And I'd be lying if I said that I haven't toyed around with the idea of PM Powell cropping up some time in the McCarthyverse...;)
 
Powell remained in the Commons because he felt he had more status there to go along with his pet projects, namely Northern Ireland, foreign affairs and the Constitution.

Powell remained in the Commons because A) he probably loved the placed too much to quit and B) with his his typical High Tory attitude he thought life peerages were a constitutional inovation too far and would only accept a hereditary peerage. Thatcher investigated giving him one after he lost in '87 but the advice from the men in dark suits was that it would set a bad precedent.

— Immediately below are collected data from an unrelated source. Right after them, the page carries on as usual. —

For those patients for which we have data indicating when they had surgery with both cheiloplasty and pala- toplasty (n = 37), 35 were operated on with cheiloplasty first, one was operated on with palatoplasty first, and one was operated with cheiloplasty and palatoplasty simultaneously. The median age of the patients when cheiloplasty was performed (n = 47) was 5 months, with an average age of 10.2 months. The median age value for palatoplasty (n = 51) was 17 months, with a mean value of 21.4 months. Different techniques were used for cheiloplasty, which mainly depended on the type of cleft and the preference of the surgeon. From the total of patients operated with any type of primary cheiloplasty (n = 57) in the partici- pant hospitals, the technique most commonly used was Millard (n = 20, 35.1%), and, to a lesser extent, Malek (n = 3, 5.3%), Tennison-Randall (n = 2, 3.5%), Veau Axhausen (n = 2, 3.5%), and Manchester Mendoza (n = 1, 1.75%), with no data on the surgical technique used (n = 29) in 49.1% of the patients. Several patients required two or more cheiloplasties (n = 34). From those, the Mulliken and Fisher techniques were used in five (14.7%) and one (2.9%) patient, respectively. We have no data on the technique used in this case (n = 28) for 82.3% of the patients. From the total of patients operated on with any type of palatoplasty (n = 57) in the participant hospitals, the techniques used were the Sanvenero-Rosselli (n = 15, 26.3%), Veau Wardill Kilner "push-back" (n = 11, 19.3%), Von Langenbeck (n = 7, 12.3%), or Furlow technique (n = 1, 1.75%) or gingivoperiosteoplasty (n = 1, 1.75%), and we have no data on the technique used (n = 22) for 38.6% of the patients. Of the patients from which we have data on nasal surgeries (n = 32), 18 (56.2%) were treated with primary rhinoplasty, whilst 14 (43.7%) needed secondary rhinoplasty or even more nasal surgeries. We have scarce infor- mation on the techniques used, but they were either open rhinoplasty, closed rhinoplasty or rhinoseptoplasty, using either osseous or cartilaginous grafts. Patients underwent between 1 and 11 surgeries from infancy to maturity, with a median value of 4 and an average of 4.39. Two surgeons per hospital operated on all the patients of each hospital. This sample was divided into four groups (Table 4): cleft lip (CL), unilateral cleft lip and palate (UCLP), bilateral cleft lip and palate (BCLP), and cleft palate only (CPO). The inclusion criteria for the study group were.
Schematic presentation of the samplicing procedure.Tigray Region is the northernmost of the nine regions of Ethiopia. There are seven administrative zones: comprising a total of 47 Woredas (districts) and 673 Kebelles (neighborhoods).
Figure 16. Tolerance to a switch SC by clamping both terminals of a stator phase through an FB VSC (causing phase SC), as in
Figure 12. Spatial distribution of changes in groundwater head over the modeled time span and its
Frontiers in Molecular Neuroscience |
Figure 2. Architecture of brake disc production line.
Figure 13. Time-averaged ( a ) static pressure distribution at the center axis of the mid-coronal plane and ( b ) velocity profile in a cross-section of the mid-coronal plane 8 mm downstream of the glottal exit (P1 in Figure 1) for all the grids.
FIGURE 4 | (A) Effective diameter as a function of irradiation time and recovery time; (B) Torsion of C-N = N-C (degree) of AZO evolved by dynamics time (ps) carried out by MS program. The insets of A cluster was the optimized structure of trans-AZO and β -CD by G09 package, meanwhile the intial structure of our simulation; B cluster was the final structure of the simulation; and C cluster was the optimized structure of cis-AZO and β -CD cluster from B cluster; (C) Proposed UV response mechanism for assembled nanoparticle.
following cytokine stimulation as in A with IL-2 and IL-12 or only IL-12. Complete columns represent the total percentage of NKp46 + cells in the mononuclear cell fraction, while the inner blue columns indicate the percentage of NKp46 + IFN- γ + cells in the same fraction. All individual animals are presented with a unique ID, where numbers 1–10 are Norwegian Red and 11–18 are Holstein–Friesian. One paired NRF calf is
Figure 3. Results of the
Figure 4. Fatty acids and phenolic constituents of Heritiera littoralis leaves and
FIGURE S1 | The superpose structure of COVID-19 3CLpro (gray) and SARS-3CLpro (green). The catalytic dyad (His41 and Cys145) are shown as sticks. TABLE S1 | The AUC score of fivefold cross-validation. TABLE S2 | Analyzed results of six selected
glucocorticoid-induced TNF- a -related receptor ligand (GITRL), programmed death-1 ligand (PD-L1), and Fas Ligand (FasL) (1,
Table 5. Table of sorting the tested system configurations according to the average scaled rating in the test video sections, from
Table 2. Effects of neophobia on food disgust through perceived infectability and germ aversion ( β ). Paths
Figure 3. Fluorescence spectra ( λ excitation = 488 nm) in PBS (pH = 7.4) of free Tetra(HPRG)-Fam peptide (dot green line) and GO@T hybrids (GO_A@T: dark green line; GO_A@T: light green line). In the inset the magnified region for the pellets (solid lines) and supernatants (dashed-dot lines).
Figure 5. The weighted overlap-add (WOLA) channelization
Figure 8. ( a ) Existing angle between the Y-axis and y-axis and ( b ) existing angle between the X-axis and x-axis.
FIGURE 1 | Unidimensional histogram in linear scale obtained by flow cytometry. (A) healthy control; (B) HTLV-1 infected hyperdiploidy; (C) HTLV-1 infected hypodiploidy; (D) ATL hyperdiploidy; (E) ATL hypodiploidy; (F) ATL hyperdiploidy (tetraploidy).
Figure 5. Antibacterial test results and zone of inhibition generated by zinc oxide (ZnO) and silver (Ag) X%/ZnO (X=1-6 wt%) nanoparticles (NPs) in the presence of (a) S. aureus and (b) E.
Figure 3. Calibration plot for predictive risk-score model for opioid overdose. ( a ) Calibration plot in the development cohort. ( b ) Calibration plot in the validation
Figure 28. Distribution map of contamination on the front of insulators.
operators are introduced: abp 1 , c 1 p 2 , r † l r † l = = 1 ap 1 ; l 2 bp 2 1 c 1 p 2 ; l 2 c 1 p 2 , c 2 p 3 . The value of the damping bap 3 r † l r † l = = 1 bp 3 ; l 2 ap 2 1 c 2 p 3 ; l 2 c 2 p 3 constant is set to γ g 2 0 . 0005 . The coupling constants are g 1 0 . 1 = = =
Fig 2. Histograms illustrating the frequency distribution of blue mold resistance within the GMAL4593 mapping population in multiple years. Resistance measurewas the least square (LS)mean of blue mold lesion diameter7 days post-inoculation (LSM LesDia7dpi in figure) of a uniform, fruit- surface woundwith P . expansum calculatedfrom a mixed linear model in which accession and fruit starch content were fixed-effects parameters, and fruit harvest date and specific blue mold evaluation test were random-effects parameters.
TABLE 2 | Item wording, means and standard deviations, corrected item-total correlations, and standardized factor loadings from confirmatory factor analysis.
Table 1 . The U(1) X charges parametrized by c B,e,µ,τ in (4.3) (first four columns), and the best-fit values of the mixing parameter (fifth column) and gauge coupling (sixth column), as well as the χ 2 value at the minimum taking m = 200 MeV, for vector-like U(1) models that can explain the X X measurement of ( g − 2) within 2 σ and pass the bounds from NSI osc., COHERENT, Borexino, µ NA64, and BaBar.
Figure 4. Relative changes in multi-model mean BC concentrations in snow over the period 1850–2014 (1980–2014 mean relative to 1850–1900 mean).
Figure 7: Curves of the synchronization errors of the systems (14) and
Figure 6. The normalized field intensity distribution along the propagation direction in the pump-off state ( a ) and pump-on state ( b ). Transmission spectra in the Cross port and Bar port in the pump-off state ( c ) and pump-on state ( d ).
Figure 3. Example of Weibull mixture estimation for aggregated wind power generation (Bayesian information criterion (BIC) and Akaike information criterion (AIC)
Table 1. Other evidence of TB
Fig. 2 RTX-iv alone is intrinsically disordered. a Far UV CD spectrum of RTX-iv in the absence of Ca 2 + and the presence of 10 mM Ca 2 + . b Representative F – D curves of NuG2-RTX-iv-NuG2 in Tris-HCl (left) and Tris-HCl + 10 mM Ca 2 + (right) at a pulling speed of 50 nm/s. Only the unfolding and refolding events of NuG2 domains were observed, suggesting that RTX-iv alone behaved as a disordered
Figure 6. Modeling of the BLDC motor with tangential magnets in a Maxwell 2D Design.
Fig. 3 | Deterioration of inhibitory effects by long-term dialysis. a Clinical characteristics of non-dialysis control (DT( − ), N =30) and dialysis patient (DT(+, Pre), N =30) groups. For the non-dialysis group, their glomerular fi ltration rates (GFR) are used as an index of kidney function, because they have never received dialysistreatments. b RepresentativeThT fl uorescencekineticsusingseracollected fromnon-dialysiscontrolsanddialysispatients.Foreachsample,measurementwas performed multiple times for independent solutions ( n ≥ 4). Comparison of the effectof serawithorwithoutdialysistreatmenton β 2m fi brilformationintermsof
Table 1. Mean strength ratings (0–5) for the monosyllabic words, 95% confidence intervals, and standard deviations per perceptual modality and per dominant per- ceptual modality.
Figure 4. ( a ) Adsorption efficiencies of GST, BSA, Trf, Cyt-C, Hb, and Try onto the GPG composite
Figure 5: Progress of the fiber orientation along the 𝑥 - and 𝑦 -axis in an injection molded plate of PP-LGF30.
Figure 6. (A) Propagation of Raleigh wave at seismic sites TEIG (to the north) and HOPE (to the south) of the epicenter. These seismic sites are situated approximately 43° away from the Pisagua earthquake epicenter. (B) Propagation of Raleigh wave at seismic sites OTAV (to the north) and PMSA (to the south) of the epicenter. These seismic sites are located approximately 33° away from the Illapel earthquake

Powell would only become Chancellor if you could find someone who could politically stomach him in that role, (ASB from the 70s onwards) adheered to him economically (ASB before the 70s) and wasn't advised against it. Which is a very extreme stretch.

The chances of him lasting in any major frontline political role whatsoever for an extended period of time are essentially nill in any case because his judgement was so erratic and because of his general inability to work with people. I am not really sure why people are that interested in Powell, he was really quite a dull person.
 
I am not really sure why people are that interested in Powell, he was really quite a dull person.

As I said V-J, I don't really know why so many people here seem to like him either, sorry for giving that impression. I said that it was possible for him towns up as Chancellor (although very unlikely) and that I'm of the same mind as you when he should have just stuck to what he was good at, academia, rather than spending time in frontline politics, something he was never really cut out for.
 
No, sorry, that wasn't really directed at anyone specific, it was more of a general comment.